More than half participants (59.8%) had adequate knowledge about COVID transmission and protective measures. Out of all, 97.5% of women knew at least one mode of transmission and 98.4% women knew at least one symptom of COVID. Majority of women (78.7%) were aware of social distancing as a measure for prevention of transmission. No significant association was found between knowledge and demographic variables.

All women in our study had a positive attitude toward preventive measures taken by government and health-care facilities. About 98% of women agreed that all preventive measures taken by the government were beneficial. Majority (83.6%) of women stated that they would self-isolate themselves if they develop symptoms of COVID. Three out of all women stated that they would choose cesarean section as the mode of delivery if they are infected. About 37% of women stated that breastfeeding should be avoided by COVID-positive mothers. There was no association found between attitude and any of the demographic variables.

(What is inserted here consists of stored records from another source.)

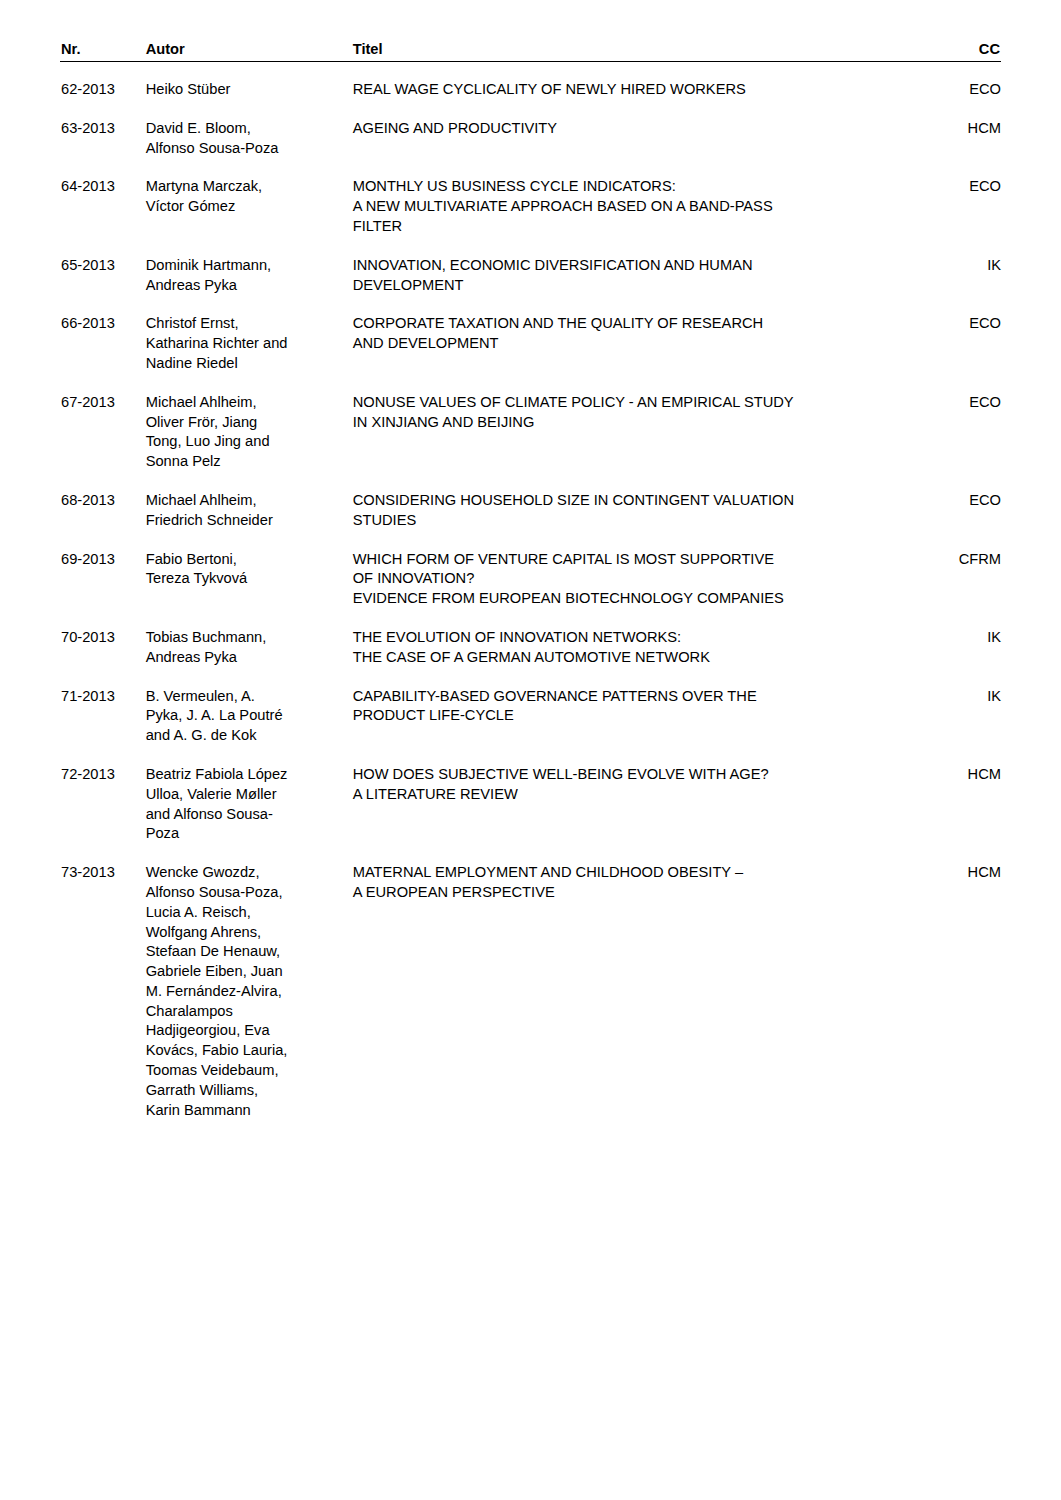| Nr. | Autor | Titel | CC |
| --- | --- | --- | --- |
| 62-2013 | Heiko Stüber | REAL WAGE CYCLICALITY OF NEWLY HIRED WORKERS | ECO |
| 63-2013 | David E. Bloom, Alfonso Sousa-Poza | AGEING AND PRODUCTIVITY | HCM |
| 64-2013 | Martyna Marczak, Víctor Gómez | MONTHLY US BUSINESS CYCLE INDICATORS: A NEW MULTIVARIATE APPROACH BASED ON A BAND-PASS FILTER | ECO |
| 65-2013 | Dominik Hartmann, Andreas Pyka | INNOVATION, ECONOMIC DIVERSIFICATION AND HUMAN DEVELOPMENT | IK |
| 66-2013 | Christof Ernst, Katharina Richter and Nadine Riedel | CORPORATE TAXATION AND THE QUALITY OF RESEARCH AND DEVELOPMENT | ECO |
| 67-2013 | Michael Ahlheim, Oliver Frör, Jiang Tong, Luo Jing and Sonna Pelz | NONUSE VALUES OF CLIMATE POLICY - AN EMPIRICAL STUDY IN XINJIANG AND BEIJING | ECO |
| 68-2013 | Michael Ahlheim, Friedrich Schneider | CONSIDERING HOUSEHOLD SIZE IN CONTINGENT VALUATION STUDIES | ECO |
| 69-2013 | Fabio Bertoni, Tereza Tykvová | WHICH FORM OF VENTURE CAPITAL IS MOST SUPPORTIVE OF INNOVATION? EVIDENCE FROM EUROPEAN BIOTECHNOLOGY COMPANIES | CFRM |
| 70-2013 | Tobias Buchmann, Andreas Pyka | THE EVOLUTION OF INNOVATION NETWORKS: THE CASE OF A GERMAN AUTOMOTIVE NETWORK | IK |
| 71-2013 | B. Vermeulen, A. Pyka, J. A. La Poutré and A. G. de Kok | CAPABILITY-BASED GOVERNANCE PATTERNS OVER THE PRODUCT LIFE-CYCLE | IK |
| 72-2013 | Beatriz Fabiola López Ulloa, Valerie Møller and Alfonso Sousa- Poza | HOW DOES SUBJECTIVE WELL-BEING EVOLVE WITH AGE? A LITERATURE REVIEW | HCM |
| 73-2013 | Wencke Gwozdz, Alfonso Sousa-Poza, Lucia A. Reisch, Wolfgang Ahrens, Stefaan De Henauw, Gabriele Eiben, Juan M. Fernández-Alvira, Charalampos Hadjigeorgiou, Eva Kovács, Fabio Lauria, Toomas Veidebaum, Garrath Williams, Karin Bammann | MATERNAL EMPLOYMENT AND CHILDHOOD OBESITY – A EUROPEAN PERSPECTIVE | HCM |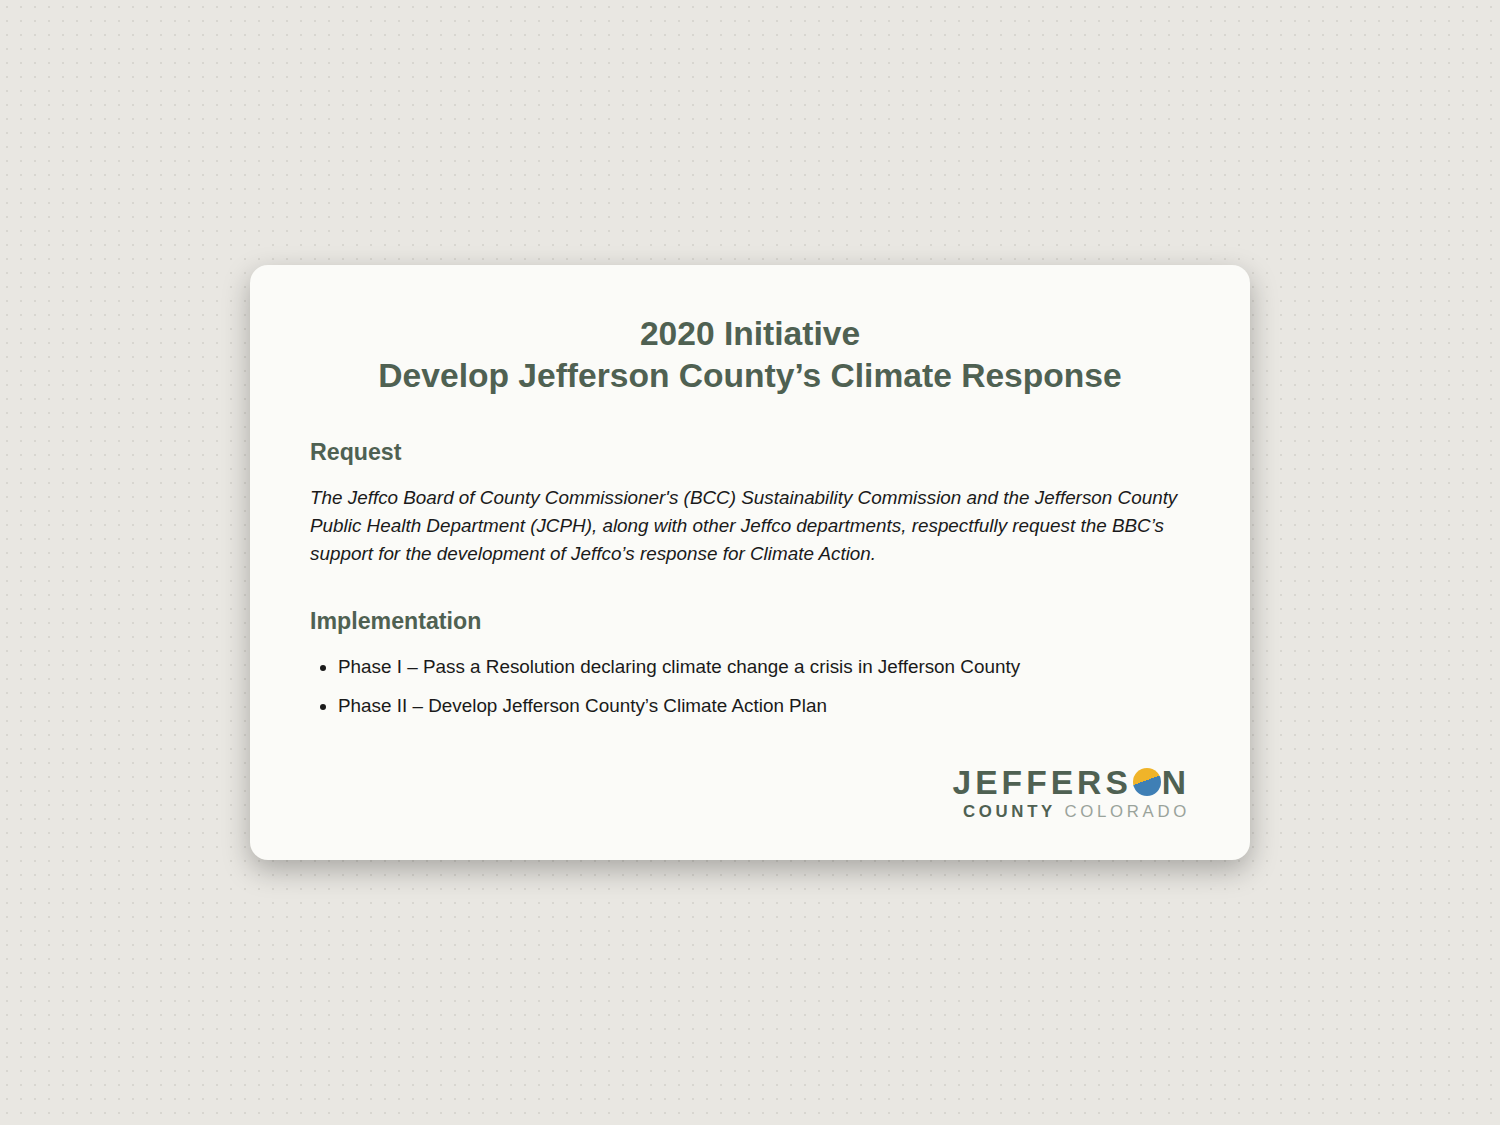2020 Initiative
Develop Jefferson County’s Climate Response
Request
The Jeffco Board of County Commissioner's (BCC) Sustainability Commission and the Jefferson County Public Health Department (JCPH), along with other Jeffco departments, respectfully request the BBC’s support for the development of Jeffco’s response for Climate Action.
Implementation
Phase I – Pass a Resolution declaring climate change a crisis in Jefferson County
Phase II – Develop Jefferson County’s Climate Action Plan
JEFFERS N
COUNTY COLORADO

Almost all (98%) women had good practice of safety measures such as social distancing, wearing masks, frequent handwashing, avoiding public transport and social gatherings, and disinfecting households. Best practice, i.e., that is following all these measures, was implemented by 38.1% of women. However, no association was observed between practice and demographic variables. [Table 3] demonstrates the association between KAP scores and demographic variables.
Table 3: Association with demographic variables and obstetric factors

Click here to view



  Discussion Top


Since the emergence of novel coronavirus disease, there have been constant efforts to understand its clinical course and effects on human body. Pregnancy being a vulnerable state has led to more attention on research on its effect on both mother and fetus. Various preventive measures have been recommended by the WHO and other health organizations. There have been widespread campaigns and spread of information by various media platforms. This has led to increased awareness among population. Similar to few other KAP studies, our study revealed adequate knowledge in more than half of pregnant women and good practice and attitude by most of the women.

Our study showed that 59.8% of women had adequate knowledge regarding the mode of transmission of coronavirus, symptoms, social distancing, quarantine, and other protective measures. Similar results were found in other studies such as Nwafor et al.(60.9%).[8] Another Indian study by Kamal et al. showed 75.3% of pregnant women had adequate knowledge.[9] This might be because, 83% of women in that study had graduate or higher level of education compared to 38% in our study. In our study, 70% of women correctly answered the minimum duration of handwashing to be 20 s. Most of them (93.4%) were aware of quarantine and 78.7% of women knew about physical distancing.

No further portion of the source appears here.